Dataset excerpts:
+ + + +
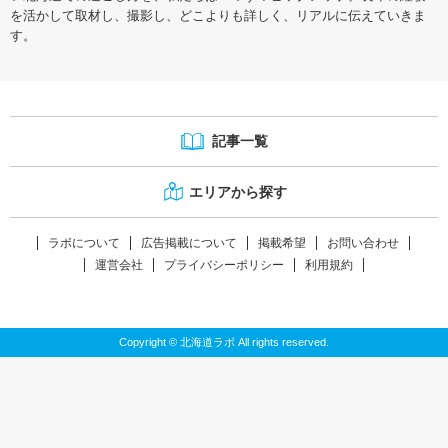
を活かして取材し、撮影し、どこよりも詳しく、リアルに伝えていきま
す。
記事一覧
エリアから探す
ラボについて
広告掲載について
掲載希望
お問い合わせ
運営会社
プライバシーポリシー
利用規約
Copyright © 北海道ラボ All rights reserved.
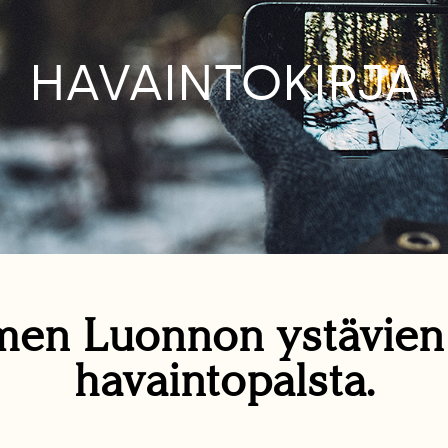
HAVAINTOKIRJA
en Luonnon ystävie
havaintopalsta.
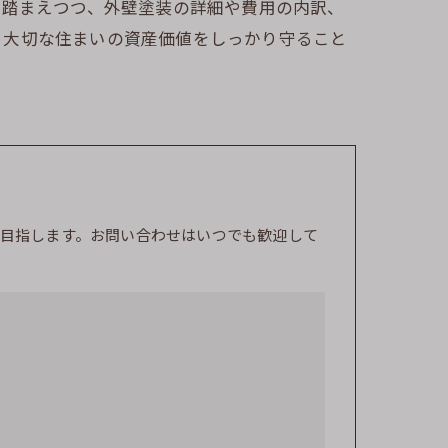
を踏まえつつ、外壁塗装の詳細や費用の内訳、
、大切な住まいの資産価値をしっかり守ること
目指します。お問い合わせはいつでも歓迎して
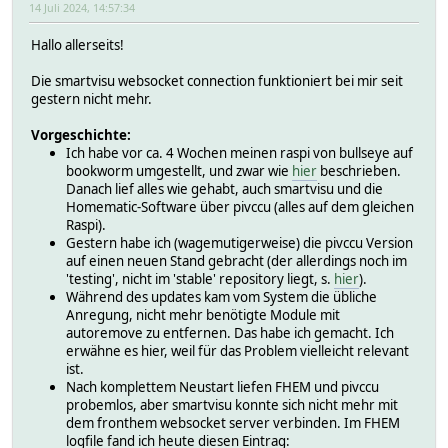
14 Juli 2024, 14:57:34
Hallo allerseits!
Die smartvisu websocket connection funktioniert bei mir seit
gestern nicht mehr.
Vorgeschichte:
Ich habe vor ca. 4 Wochen meinen raspi von bullseye auf
bookworm umgestellt, und zwar wie
hier
beschrieben.
Danach lief alles wie gehabt, auch smartvisu und die
Homematic-Software über pivccu (alles auf dem gleichen
Raspi).
Gestern habe ich (wagemutigerweise) die pivccu Version
auf einen neuen Stand gebracht (der allerdings noch im
'testing', nicht im 'stable' repository liegt, s.
hier
).
Während des updates kam vom System die übliche
Anregung, nicht mehr benötigte Module mit
autoremove zu entfernen. Das habe ich gemacht. Ich
erwähne es hier, weil für das Problem vielleicht relevant
ist.
Nach komplettem Neustart liefen FHEM und pivccu
probemlos, aber smartvisu konnte sich nicht mehr mit
dem fronthem websocket server verbinden. Im FHEM
logfile fand ich heute diesen Eintrag:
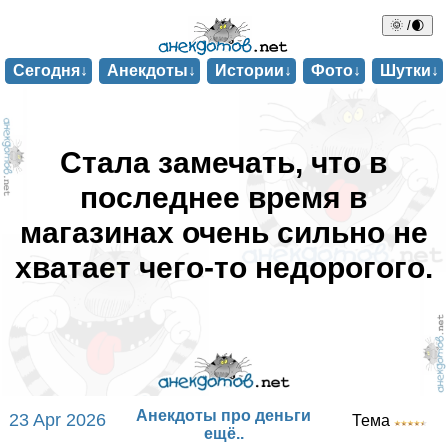
🌞 /🌒
Сегодня↓
Анекдоты↓
Истории↓
Фото↓
Шутки↓
Стала замечать, что в
последнее время в
магазинах очень сильно не
хватает чего-то недорогого.
Анекдоты про деньги
23 Apr 2026
Тема
ещё..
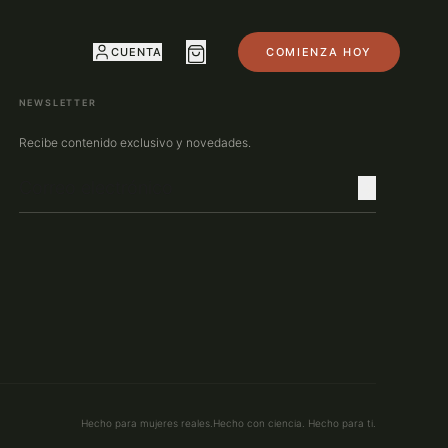
CUENTA
COMIENZA HOY
NEWSLETTER
Recibe contenido exclusivo y novedades.
Hecho para mujeres reales.
Hecho con ciencia. Hecho para ti.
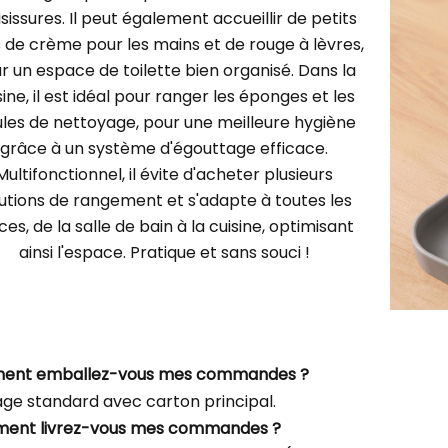
sissures. Il peut également accueillir de petits
 de crème pour les mains et de rouge à lèvres,
r un espace de toilette bien organisé. Dans la
sine, il est idéal pour ranger les éponges et les
les de nettoyage, pour une meilleure hygiène
grâce à un système d'égouttage efficace.
Multifonctionnel, il évite d'acheter plusieurs
lutions de rangement et s'adapte à toutes les
ces, de la salle de bain à la cuisine, optimisant
ainsi l'espace. Pratique et sans souci !
ment emballez-vous mes commandes ?
ge standard avec carton principal.
ment livrez-vous mes commandes ?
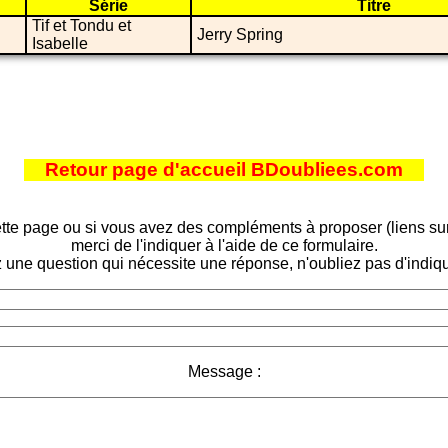
Série
Titre
Tif et Tondu et
Jerry Spring
Isabelle
Retour page d'accueil BDoubliees.com
tte page ou si vous avez des compléments à proposer (liens sur d
merci de l'indiquer à l'aide de ce formulaire.
 une question qui nécessite une réponse, n'oubliez pas d'indiqu
Message :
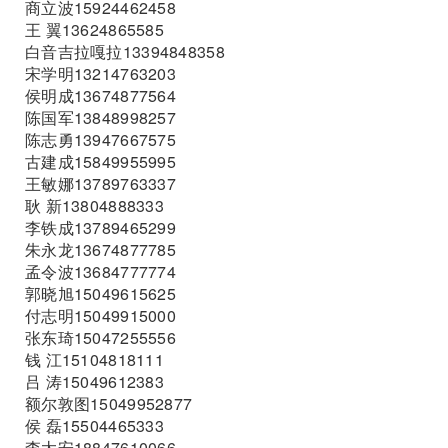
商立波15924462458
王 翼13624865585
白音吉拉嘎拉13394848358
宋学明13214763203
侯明成13674877564
陈国军13848998257
陈志勇13947667575
古建成15849955995
王敏娜13789763337
耿 新13804888333
李铁成13789465299
朱永龙13674877785
孟令波13684777774
郭晓旭15049615625
付志明15049915000
张东琦15047255556
钱 江15104818111
吕 涛15049612383
额尔敦图15049952877
侯 磊15504465333
李太安18847610066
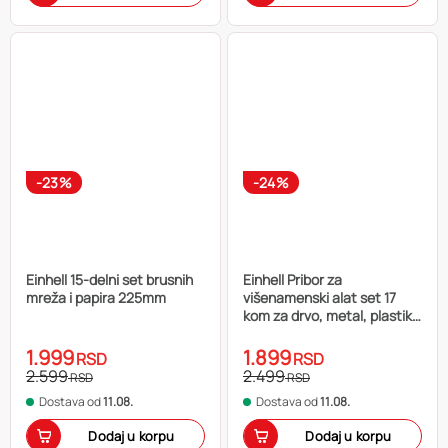
-23%
-24%
Einhell 15-delni set brusnih
Einhell Pribor za
mreža i papira 225mm
višenamenski alat set 17
kom za drvo, metal, plastiku
za TE-MG 200, TE-MG 18
1.999
1.899
RSD
RSD
2.599
2.499
RSD
RSD
Dostava od
11.08.
Dostava od
11.08.
Dodaj u korpu
Dodaj u korpu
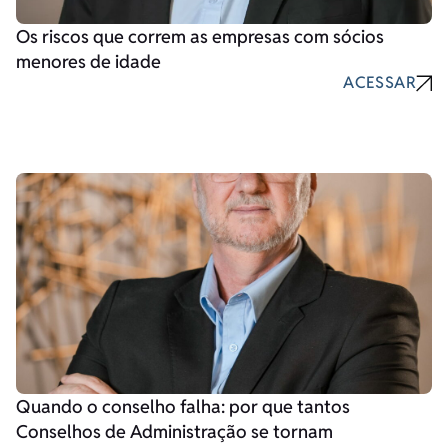
Os riscos que correm as empresas com sócios
menores de idade
ACESSAR
Quando o conselho falha: por que tantos
Conselhos de Administração se tornam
+ + + +
Exercise description: Wherever the word "espace" appears in the entries above, copy that whole line.

Task output:
r un espace de toilette bien organisé. Dans la
ainsi l'espace. Pratique et sans souci !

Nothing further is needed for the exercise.